*** RECORDS SHOWN ***

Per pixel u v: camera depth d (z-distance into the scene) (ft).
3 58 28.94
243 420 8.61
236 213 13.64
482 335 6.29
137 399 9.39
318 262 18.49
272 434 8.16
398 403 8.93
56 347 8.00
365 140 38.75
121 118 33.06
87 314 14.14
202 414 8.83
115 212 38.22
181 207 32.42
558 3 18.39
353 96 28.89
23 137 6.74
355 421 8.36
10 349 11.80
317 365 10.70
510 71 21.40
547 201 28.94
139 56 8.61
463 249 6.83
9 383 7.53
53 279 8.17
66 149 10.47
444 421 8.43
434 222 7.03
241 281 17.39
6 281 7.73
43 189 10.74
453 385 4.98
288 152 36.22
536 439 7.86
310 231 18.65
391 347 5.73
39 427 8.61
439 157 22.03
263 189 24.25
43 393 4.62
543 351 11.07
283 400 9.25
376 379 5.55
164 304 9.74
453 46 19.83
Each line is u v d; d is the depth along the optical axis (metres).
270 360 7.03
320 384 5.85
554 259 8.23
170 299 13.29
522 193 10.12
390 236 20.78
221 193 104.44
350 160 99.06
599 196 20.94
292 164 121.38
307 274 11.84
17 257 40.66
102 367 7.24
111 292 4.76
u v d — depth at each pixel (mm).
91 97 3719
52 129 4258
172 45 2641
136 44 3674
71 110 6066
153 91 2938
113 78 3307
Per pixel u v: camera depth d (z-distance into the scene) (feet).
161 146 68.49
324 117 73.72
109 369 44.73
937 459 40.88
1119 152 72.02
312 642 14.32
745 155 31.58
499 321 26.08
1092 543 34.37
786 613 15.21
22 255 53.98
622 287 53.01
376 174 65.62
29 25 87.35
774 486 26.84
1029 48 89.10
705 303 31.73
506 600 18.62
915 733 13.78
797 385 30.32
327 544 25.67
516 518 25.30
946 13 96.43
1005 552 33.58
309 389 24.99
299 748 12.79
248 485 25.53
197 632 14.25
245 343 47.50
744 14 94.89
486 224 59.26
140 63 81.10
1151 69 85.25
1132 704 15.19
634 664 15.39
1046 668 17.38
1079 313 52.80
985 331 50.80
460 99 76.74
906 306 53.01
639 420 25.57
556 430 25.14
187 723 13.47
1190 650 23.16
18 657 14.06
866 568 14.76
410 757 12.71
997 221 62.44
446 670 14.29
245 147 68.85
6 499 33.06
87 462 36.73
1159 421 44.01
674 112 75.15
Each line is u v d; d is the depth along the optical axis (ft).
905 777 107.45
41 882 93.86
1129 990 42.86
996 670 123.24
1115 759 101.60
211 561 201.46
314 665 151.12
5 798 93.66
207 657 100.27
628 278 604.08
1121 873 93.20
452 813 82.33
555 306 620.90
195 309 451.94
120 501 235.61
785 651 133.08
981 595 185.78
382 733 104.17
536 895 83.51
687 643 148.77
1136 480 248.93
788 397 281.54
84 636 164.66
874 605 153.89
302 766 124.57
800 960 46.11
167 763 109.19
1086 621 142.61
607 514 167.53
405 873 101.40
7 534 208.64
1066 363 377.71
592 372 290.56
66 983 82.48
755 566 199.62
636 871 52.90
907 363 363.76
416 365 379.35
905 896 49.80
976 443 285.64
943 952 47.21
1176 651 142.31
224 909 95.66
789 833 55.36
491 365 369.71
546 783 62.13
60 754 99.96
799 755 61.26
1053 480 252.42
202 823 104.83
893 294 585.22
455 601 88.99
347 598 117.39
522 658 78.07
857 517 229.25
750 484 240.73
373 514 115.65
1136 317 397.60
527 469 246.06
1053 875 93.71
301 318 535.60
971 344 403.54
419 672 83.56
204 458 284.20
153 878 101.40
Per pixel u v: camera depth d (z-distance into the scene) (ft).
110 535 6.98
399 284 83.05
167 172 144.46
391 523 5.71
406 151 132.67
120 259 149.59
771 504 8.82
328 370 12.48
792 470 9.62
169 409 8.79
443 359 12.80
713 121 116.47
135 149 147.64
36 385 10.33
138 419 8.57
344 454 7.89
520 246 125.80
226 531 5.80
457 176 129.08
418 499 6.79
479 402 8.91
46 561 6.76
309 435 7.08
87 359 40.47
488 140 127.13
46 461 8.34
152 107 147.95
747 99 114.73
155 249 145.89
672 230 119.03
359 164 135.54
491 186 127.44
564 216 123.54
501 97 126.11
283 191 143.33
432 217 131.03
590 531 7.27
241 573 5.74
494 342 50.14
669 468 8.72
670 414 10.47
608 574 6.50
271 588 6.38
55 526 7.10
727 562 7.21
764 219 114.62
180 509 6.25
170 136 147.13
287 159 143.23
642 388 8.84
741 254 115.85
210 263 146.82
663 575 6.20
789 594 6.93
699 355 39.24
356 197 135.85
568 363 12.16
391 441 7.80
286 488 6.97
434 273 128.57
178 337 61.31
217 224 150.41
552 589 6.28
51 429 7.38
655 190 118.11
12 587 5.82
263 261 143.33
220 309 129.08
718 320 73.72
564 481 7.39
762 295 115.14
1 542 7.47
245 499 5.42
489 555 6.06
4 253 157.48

*** End of RECORDS SHOWN ***

● ABOUT THIS TASK
Both the line containing "245 343 47.50" and the line containing "1129 990 42.86" belong in the answer. Print them and every line above that falls between them exactly, and no others.

● ANSWER BOX
245 343 47.50
744 14 94.89
486 224 59.26
140 63 81.10
1151 69 85.25
1132 704 15.19
634 664 15.39
1046 668 17.38
1079 313 52.80
985 331 50.80
460 99 76.74
906 306 53.01
639 420 25.57
556 430 25.14
187 723 13.47
1190 650 23.16
18 657 14.06
866 568 14.76
410 757 12.71
997 221 62.44
446 670 14.29
245 147 68.85
6 499 33.06
87 462 36.73
1159 421 44.01
674 112 75.15
Each line is u v d; d is the depth along the optical axis (ft).
905 777 107.45
41 882 93.86
1129 990 42.86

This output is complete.